O número pode ser maior, se consideradas as livres, mas não há dados sistematizados que apontem quantas emissoras foram fechadas ou o total de equipamentos apreendidos. Também não há informação exata sobre o número de integrantes das associações responsáveis por esses veículos que acabou sendo processado por comunicar.
Segundo a organização Artigo 19, essa criminalização ocorre porque existem legislações que preveem sanções criminais para o exercício da radiodifusão.
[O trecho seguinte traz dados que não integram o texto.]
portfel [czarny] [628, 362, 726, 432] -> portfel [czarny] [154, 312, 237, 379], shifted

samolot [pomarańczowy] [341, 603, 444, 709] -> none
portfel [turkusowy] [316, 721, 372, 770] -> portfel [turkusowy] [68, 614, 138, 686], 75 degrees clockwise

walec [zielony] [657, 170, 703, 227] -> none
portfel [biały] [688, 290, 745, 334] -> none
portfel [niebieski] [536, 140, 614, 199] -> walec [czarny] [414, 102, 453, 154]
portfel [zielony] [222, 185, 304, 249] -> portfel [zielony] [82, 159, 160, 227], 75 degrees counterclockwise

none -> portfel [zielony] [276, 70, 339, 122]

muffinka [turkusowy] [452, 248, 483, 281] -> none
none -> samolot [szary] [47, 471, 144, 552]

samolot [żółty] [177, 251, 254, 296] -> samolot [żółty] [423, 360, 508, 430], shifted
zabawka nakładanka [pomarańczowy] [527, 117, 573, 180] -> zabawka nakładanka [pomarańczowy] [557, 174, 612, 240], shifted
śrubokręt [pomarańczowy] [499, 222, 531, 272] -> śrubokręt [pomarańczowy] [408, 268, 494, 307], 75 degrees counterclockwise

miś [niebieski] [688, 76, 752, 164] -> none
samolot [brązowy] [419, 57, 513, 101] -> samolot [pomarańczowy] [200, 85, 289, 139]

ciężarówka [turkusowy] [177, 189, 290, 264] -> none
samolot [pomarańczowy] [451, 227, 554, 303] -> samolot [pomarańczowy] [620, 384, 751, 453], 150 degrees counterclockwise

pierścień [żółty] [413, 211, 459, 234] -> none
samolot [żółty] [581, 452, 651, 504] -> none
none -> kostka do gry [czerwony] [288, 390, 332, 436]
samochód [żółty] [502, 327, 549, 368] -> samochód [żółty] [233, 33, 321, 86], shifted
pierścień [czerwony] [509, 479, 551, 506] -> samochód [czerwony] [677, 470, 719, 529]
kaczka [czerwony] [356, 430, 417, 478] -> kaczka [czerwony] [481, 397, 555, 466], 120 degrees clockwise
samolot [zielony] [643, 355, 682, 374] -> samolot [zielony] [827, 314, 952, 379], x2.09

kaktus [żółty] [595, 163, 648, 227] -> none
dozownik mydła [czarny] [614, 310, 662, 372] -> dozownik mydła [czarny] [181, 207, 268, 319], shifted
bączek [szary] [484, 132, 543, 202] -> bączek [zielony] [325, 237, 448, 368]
A organização também avalia que a situação decorre da política de fiscalização, que reprime a atividade, e do entendimento judicial de que contra ela devem ser aplicadas sanções criminais e não administrativas.
“A criminalização da rádio comunitária acaba acontecendo porque o juiz considera que, na possibilidade eventual de causar algum dano a outros meios, é justificável atribuir uma pena criminal a esse comunicador”, avalia a advogada da organização, Karina Ferreira.
Na opinião de Karina, as leis que tratam do tema, como o Código Brasileiro de Telecomunicações, de 1962, estão defasadas e não se referem diretamente à prática da rádio comunitária, mas sim ao exercício clandestino da prática de telecomunicações. Por isso, na opinião dela, essas leis não deveriam ser tomadas como base de um processo penal contra as emissoras.

*O nome foi alterado, a pedido do entrevistado.